Each week, Boulder, Colo., resident Ray Tuomey goes online to see just how much energy he uses.

He gets a printout of what his air conditioner is using and how much his solar panels have produced. His energy use is related in easy-to-understand terms, comparing it with what it would take to light street lamps, run a major league baseball field or microwave a pizza.

It’s knowledge that has sparked change.

When Tuomey realized that a third of his energy consumption was being eaten up by his clothes dryer, he started hanging his laundry out on the line more often.

If he is going to stay late at work, he adjusts his programmable thermostat — from the office — to not kick on until later in the evening.

“When you look at your bill from the utility company, it is kind of in abstract terms. This is putting it into a user-friendly terms and bringing it down to something I have control over,” he said.

Tuomey is part of the SmartGridCity experiment that Xcel Energy is conducting in Boulder. The first of its kind, the project allows consumers to monitor their energy use online in an attempt by the utility to shave demand during peak times.

It’s a concept about to be launched in Lawrence.

Last week, the Obama administration announced $3.4 billion in federal stimulus money to push the country’s electric power grid into the 21 century.

Among the grants awarded, the Department of Energy selected Westar Energy to receive $19 million. The money would go toward a $40 million project, known as SmartStar Lawrence, that would install 48,000 smart meters in Lawrence and the surrounding area.

The DOE and Westar Energy are still in negotiations. But when the deal is final, Lawrence residents could find themselves tracking their energy usage online, much like Tuomey.

A new kind of grid

As the Department of Energy puts it, Alexander Graham Bell wouldn’t recognize the telephone’s evolution into cell phones, text messaging and Skype. But for Thomas Edison, one of the key architects for the electric grid, today’s system would look fairly familiar.

In fact, the current electromechanical meters installed in Lawrence homes are operating on 50-year-old technology, said Jim Sanderson, a senior research economist for the Kansas Corporation Commission.

The smart grid is the marriage of telecommunications and the electric power grid, said state Rep. Tom Sloan, R-Lawrence.

The importance of building it has been compared with building the interstate highway system in the 1950s or development of the Internet in the later part of the century.

There are different visions of what a smart grid will look like, but it basically incorporates digital technology allowing two-way communications along the energy supply line. For Sanderson, the concept integrates renewable energy and travels into the homes of consumers.

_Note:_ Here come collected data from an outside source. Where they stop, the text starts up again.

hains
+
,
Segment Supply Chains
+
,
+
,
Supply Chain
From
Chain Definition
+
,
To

“This is the new idea for the 21st century,” he said.

The overarching goal of the smart grid is to shift some energy consumption away from times of peak demand. For example, in the afternoons of the hottest days of the summer, consumers will be encouraged to not run their dishwashers, dryers and showers as they turn their air conditioners on at full throttle. And in extreme cases, utilities could adjust air conditioners, lowering their capacity for five to 15 minutes out of every hour, to reduce energy use.

By shaving energy consumption during these peak times of use, utility companies hope to avoid having to build more power plants to feed future demand.

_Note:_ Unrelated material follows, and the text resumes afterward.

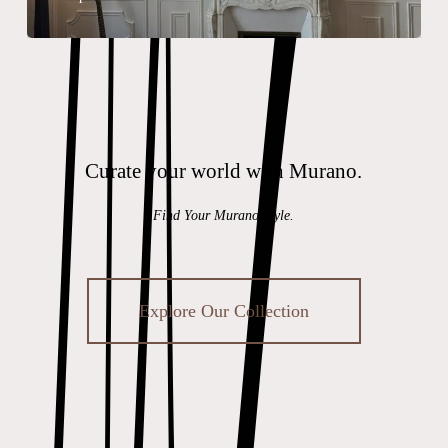
Curate your world with Murano.
Find Your Murano Style.
Explore Our Collection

To persuade consumers to conserve energy during peak times, utility companies are looking at changing rate structures to time-of-use pricing. Much like phone plans and air carriers charge more during the busiest time of day, utility companies could raise the price of electricity when demand is at its greatest.

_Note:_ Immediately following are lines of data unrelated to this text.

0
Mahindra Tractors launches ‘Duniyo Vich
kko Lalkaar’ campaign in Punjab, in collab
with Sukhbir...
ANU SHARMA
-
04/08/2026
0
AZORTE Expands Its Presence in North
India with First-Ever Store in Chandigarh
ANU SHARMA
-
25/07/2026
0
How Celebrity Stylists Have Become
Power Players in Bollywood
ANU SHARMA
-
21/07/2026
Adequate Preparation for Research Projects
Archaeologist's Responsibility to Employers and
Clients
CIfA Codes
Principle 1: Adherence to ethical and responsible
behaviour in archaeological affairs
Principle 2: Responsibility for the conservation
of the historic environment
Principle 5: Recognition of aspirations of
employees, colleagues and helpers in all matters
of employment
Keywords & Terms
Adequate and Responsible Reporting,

Hal Jensen, part of Westar’s smart grid program team, said the utility company doesn’t initially plan on offering different pricing structures. If it does, it would be on a voluntary basis.

And the placement of smart meters in Lawrence homes doesn’t mean the utility will have the ability to turn down the air conditioner.

But Jensen believes even without those measures, the information provided to consumers will be enough to persuade them to change their habits.

“Anything you can do to help shift load off peak periods and defer new generation investment helps not only Westar, but the customer,” Jensen said.

A taste of the future

What Tuomey is able to do today is just a taste of the future, energy experts say.

By connecting the smart grid to smart appliances, homeowners could program their dishwasher to only run when renewable energy is available or for a dryer to shut off when the utility’s energy capacity is at its max.

Many of those appliances aren’t on the market yet. But the Obama administration’s stimulus money announced last week also included funding to improve smart appliance technologies.

In Lawrence, how much smart meters change the lives of consumers is really up to them, Jensen said.

“No one has to change anything,” he said.

The smart grid does come with some concerns. Fears have been raised about its Big Brother-like features and that it could heavily burden seniors and others on fixed incomes.

Jensen said that the information that smart meters will provide in Lawrence would be no greater than what the company would have if it stopped by a house daily or hourly for meter readings.

Before being implemented, any changes in rate structure would have to be approved by the state corporation commission.

“Seniors, how it would affect low-income people differently — there is a whole range of things that the commission would want to look at,” Sanderson said.